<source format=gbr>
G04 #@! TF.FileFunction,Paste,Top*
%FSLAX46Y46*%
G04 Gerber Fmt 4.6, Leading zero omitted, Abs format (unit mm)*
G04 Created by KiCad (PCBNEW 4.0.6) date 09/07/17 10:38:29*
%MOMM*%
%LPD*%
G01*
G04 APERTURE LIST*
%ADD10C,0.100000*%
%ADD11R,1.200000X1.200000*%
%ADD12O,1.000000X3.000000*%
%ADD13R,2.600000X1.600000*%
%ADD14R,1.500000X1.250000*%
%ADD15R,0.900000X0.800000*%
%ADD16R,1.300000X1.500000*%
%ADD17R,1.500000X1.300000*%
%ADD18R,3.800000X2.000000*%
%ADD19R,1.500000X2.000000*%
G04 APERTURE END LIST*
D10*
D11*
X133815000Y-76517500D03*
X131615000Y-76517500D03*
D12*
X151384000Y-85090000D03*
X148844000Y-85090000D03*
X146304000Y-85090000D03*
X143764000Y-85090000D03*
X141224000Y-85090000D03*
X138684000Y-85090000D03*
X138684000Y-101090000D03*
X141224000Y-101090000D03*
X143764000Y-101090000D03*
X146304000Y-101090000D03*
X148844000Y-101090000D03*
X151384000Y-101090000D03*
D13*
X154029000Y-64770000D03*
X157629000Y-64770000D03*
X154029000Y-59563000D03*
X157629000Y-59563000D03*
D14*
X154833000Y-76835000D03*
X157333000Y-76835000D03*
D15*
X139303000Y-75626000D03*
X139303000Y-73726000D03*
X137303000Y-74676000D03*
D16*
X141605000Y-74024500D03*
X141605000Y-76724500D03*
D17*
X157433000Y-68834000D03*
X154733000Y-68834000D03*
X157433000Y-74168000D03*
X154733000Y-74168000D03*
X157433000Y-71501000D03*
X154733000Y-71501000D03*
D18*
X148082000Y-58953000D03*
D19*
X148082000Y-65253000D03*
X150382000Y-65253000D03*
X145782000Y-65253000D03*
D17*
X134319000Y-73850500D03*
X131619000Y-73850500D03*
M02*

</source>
* * *
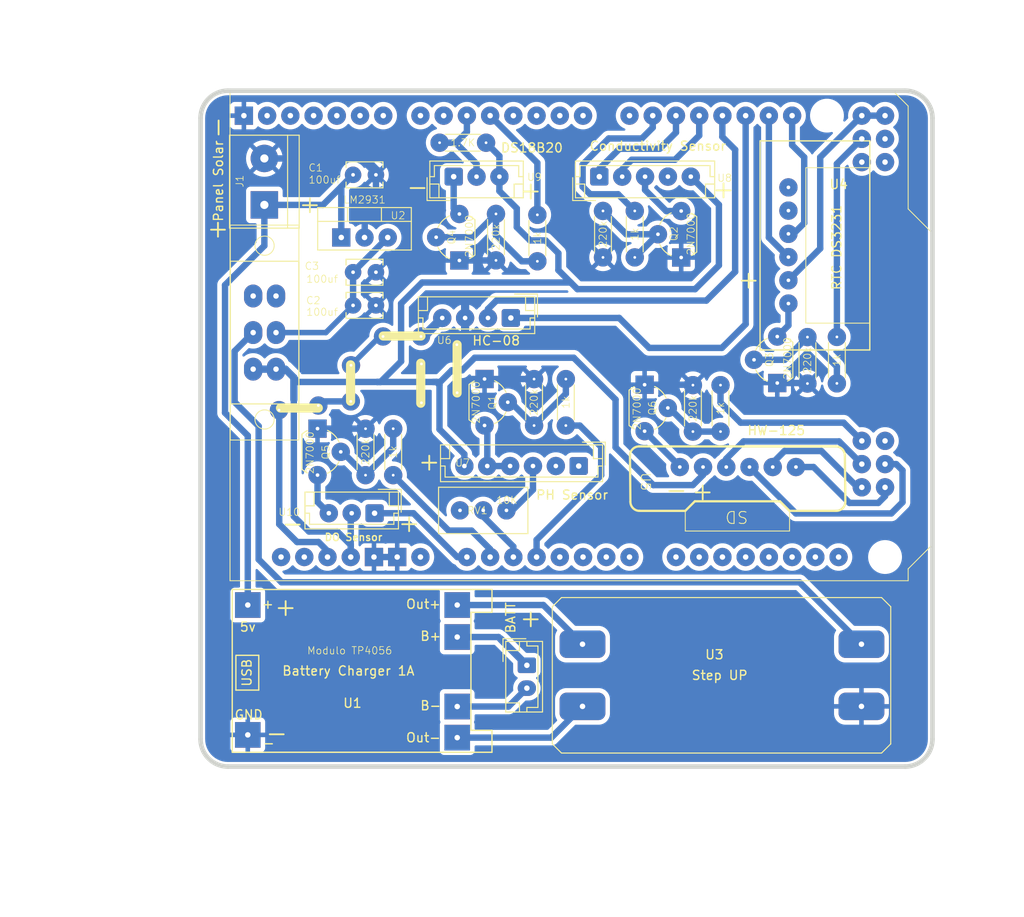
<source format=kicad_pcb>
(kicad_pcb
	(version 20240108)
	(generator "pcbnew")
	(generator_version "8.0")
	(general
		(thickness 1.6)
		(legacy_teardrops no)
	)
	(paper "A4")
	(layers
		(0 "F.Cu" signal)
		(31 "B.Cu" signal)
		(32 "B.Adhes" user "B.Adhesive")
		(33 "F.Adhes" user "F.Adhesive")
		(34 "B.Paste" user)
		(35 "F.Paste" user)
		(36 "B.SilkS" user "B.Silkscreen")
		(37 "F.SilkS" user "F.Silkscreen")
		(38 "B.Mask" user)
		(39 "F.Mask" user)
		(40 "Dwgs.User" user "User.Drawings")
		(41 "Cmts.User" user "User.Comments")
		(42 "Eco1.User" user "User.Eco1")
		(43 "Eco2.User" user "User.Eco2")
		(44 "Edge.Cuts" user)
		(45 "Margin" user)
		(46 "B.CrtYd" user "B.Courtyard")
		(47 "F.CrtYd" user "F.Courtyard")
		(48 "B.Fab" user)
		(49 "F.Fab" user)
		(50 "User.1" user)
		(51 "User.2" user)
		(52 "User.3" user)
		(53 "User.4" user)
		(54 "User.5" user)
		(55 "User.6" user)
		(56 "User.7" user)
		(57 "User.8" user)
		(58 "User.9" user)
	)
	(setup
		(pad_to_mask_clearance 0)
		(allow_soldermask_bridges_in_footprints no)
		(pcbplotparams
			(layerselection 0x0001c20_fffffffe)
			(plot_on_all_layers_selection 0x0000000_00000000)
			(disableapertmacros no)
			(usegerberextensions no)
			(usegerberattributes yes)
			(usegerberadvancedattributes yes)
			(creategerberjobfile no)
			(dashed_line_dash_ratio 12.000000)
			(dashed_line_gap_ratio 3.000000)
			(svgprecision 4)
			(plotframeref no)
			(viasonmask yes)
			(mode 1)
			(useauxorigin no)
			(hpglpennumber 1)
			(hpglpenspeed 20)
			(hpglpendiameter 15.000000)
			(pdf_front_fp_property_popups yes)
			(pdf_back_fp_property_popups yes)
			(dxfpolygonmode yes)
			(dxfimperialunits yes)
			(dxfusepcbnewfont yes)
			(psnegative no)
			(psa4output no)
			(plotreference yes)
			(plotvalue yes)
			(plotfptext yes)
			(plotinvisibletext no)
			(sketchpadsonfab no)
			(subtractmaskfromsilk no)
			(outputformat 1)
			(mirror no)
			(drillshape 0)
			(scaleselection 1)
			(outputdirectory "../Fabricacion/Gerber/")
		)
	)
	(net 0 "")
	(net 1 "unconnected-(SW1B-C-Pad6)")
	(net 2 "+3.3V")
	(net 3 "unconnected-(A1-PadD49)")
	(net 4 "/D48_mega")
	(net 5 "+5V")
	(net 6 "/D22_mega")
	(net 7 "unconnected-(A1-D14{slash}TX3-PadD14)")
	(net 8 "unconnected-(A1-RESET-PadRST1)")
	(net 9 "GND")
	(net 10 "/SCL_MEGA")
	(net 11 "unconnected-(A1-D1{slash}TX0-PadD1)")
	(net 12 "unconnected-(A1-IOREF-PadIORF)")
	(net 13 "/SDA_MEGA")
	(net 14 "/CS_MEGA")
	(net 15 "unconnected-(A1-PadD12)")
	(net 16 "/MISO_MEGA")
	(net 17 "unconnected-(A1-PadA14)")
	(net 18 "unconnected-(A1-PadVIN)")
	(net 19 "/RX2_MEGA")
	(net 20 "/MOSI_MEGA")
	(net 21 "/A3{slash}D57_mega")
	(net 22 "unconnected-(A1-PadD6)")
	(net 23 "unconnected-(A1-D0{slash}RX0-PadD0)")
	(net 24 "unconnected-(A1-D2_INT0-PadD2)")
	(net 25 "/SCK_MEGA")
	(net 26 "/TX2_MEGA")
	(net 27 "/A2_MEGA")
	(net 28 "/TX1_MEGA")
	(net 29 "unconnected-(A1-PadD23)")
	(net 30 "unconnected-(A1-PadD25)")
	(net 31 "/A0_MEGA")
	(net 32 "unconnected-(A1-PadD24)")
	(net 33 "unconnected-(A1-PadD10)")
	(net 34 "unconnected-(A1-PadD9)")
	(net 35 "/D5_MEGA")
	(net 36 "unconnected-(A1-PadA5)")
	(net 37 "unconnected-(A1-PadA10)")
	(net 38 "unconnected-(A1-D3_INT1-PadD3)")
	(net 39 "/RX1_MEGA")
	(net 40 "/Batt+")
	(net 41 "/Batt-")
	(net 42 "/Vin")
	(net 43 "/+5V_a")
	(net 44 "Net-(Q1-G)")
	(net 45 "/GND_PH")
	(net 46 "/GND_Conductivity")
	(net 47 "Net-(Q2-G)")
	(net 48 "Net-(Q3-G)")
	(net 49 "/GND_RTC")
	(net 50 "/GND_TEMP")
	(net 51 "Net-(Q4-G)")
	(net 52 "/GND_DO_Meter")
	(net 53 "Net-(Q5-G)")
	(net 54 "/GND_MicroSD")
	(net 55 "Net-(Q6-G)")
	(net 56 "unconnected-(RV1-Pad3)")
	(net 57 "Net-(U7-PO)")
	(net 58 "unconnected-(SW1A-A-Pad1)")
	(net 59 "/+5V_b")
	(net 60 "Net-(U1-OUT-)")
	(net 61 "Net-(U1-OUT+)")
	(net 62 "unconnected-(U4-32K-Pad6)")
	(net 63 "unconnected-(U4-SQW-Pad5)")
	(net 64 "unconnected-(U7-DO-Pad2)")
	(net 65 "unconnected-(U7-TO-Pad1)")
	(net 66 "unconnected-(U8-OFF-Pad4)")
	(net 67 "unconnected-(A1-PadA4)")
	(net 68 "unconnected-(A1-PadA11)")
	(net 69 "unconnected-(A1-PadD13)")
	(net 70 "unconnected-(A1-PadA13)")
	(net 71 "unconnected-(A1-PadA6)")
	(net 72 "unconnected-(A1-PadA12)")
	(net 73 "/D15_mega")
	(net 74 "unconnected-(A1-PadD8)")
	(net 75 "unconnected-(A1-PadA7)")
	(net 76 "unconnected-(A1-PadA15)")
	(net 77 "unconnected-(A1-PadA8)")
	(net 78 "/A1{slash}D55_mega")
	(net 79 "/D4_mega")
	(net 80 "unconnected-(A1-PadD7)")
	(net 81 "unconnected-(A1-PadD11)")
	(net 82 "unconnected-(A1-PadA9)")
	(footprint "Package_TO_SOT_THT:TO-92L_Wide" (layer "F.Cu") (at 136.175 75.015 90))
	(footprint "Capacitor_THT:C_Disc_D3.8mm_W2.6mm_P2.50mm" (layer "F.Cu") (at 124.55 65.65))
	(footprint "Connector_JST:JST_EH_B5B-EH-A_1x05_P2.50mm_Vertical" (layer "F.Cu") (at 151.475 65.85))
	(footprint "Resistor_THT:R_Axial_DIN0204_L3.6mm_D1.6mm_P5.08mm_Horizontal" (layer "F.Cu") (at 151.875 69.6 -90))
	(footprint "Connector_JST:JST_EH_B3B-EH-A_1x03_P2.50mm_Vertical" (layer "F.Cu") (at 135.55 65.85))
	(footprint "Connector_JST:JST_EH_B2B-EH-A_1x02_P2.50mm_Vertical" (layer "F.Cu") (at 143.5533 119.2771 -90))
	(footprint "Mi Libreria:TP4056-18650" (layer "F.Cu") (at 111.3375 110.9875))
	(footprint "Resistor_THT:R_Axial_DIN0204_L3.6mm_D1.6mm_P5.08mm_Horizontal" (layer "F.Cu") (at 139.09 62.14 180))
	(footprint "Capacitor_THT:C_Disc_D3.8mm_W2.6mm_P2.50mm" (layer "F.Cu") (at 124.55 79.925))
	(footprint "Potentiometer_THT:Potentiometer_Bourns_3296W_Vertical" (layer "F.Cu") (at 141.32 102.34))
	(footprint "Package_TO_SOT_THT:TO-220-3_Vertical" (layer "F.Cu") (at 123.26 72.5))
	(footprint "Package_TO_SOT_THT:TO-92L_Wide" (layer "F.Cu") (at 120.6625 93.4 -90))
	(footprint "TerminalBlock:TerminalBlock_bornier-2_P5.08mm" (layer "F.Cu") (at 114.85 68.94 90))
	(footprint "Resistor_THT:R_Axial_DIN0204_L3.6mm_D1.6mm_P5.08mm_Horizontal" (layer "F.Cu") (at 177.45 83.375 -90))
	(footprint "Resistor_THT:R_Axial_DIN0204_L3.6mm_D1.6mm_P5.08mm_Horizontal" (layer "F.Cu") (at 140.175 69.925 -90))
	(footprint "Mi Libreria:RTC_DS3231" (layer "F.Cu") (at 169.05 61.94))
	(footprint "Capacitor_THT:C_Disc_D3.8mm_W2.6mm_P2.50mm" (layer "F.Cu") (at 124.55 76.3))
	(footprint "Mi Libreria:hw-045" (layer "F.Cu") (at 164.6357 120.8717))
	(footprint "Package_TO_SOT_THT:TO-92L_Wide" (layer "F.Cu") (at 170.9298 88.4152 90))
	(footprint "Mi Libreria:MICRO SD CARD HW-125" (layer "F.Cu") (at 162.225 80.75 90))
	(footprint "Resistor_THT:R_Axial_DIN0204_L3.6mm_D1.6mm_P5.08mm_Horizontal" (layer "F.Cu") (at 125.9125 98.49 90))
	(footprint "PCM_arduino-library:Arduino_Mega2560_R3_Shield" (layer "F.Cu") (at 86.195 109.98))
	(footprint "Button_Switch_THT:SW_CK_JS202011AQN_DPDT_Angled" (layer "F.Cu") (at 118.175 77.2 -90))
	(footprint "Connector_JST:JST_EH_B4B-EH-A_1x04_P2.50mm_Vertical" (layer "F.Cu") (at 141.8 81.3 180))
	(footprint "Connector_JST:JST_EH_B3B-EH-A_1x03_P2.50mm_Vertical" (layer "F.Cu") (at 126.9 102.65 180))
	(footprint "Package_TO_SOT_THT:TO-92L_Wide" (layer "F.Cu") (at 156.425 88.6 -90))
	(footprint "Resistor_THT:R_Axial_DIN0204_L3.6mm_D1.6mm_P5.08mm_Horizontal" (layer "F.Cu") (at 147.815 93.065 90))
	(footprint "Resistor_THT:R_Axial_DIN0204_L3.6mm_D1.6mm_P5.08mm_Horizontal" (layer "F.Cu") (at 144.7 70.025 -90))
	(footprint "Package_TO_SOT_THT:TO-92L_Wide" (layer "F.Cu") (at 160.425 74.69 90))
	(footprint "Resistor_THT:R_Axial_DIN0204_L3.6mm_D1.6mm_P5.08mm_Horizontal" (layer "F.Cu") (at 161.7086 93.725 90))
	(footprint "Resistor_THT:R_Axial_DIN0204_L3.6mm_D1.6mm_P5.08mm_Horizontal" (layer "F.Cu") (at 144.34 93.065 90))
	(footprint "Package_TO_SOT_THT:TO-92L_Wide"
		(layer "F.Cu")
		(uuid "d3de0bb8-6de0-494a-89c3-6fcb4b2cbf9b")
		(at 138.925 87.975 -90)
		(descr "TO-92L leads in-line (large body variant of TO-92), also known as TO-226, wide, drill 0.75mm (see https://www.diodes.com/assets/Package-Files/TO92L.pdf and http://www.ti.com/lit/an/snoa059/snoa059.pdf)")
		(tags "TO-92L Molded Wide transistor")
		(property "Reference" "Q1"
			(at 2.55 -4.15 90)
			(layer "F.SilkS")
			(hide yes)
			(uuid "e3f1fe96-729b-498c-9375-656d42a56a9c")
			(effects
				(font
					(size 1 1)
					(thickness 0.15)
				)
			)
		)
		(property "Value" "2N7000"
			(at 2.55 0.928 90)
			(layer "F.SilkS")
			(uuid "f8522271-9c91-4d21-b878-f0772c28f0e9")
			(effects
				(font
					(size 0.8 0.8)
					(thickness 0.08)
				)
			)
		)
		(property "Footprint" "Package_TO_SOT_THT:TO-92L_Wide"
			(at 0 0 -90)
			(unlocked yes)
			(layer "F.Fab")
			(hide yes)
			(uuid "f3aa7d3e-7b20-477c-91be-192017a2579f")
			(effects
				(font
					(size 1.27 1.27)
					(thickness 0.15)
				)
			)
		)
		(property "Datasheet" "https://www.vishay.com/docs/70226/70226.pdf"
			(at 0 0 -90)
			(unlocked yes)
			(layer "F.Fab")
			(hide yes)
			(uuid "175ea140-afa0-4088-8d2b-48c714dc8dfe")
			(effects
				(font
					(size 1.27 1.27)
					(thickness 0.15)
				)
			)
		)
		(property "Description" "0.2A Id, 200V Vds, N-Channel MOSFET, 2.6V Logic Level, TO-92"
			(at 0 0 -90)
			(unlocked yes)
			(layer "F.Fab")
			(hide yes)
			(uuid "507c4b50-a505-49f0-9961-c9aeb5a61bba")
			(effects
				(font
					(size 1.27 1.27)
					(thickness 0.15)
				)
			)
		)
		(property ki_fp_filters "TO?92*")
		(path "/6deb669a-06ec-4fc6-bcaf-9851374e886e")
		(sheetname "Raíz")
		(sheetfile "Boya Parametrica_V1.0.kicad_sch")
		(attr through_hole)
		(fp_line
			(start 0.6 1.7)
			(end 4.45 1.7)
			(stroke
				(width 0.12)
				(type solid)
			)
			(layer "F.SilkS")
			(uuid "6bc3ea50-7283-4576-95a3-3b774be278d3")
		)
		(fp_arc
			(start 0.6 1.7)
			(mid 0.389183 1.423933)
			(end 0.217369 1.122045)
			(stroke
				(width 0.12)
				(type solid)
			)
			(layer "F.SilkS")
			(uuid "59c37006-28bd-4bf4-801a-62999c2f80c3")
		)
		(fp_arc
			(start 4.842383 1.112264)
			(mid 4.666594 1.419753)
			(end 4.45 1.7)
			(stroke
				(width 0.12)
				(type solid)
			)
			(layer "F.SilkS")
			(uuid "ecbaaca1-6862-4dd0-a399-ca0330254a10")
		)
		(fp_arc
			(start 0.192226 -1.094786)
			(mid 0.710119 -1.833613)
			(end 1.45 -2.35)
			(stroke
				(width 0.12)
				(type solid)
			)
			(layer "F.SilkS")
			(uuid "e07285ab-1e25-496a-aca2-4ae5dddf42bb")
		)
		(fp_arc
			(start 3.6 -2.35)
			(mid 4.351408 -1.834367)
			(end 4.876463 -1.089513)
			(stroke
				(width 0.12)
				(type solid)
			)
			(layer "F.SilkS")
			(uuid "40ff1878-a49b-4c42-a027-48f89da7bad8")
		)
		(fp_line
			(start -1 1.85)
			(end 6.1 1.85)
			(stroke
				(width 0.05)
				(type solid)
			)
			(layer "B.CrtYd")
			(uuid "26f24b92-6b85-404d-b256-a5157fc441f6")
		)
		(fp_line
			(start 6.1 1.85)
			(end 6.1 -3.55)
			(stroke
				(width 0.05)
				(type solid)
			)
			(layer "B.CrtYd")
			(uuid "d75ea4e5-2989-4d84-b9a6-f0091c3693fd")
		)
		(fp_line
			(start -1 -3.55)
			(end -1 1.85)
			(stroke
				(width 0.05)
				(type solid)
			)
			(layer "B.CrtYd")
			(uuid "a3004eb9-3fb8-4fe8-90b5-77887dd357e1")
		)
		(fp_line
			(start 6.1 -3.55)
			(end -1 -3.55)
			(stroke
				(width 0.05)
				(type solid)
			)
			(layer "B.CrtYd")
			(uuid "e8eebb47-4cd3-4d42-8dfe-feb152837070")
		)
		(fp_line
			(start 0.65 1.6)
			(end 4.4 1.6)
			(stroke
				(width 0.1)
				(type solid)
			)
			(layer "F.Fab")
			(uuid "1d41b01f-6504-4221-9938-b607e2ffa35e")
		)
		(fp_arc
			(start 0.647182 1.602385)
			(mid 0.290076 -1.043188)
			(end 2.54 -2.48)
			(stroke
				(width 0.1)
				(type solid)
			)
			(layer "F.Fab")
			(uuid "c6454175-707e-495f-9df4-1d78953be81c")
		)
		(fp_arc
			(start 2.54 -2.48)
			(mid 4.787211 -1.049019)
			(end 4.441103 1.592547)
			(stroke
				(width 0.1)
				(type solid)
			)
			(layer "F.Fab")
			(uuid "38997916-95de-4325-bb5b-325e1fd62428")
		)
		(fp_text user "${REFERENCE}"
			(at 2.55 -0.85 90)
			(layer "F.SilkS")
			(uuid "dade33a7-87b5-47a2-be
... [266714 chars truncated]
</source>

### Exercise
For this exercise, output exactly the lines above from the line with "<source format=gbr>" to the line with "X157433000Y-68834000D03*", counting both, and leave out the rest.

### Exercise result
<source format=gbr>
G04 #@! TF.FileFunction,Paste,Top*
%FSLAX46Y46*%
G04 Gerber Fmt 4.6, Leading zero omitted, Abs format (unit mm)*
G04 Created by KiCad (PCBNEW 4.0.6) date 09/07/17 10:38:29*
%MOMM*%
%LPD*%
G01*
G04 APERTURE LIST*
%ADD10C,0.100000*%
%ADD11R,1.200000X1.200000*%
%ADD12O,1.000000X3.000000*%
%ADD13R,2.600000X1.600000*%
%ADD14R,1.500000X1.250000*%
%ADD15R,0.900000X0.800000*%
%ADD16R,1.300000X1.500000*%
%ADD17R,1.500000X1.300000*%
%ADD18R,3.800000X2.000000*%
%ADD19R,1.500000X2.000000*%
G04 APERTURE END LIST*
D10*
D11*
X133815000Y-76517500D03*
X131615000Y-76517500D03*
D12*
X151384000Y-85090000D03*
X148844000Y-85090000D03*
X146304000Y-85090000D03*
X143764000Y-85090000D03*
X141224000Y-85090000D03*
X138684000Y-85090000D03*
X138684000Y-101090000D03*
X141224000Y-101090000D03*
X143764000Y-101090000D03*
X146304000Y-101090000D03*
X148844000Y-101090000D03*
X151384000Y-101090000D03*
D13*
X154029000Y-64770000D03*
X157629000Y-64770000D03*
X154029000Y-59563000D03*
X157629000Y-59563000D03*
D14*
X154833000Y-76835000D03*
X157333000Y-76835000D03*
D15*
X139303000Y-75626000D03*
X139303000Y-73726000D03*
X137303000Y-74676000D03*
D16*
X141605000Y-74024500D03*
X141605000Y-76724500D03*
D17*
X157433000Y-68834000D03*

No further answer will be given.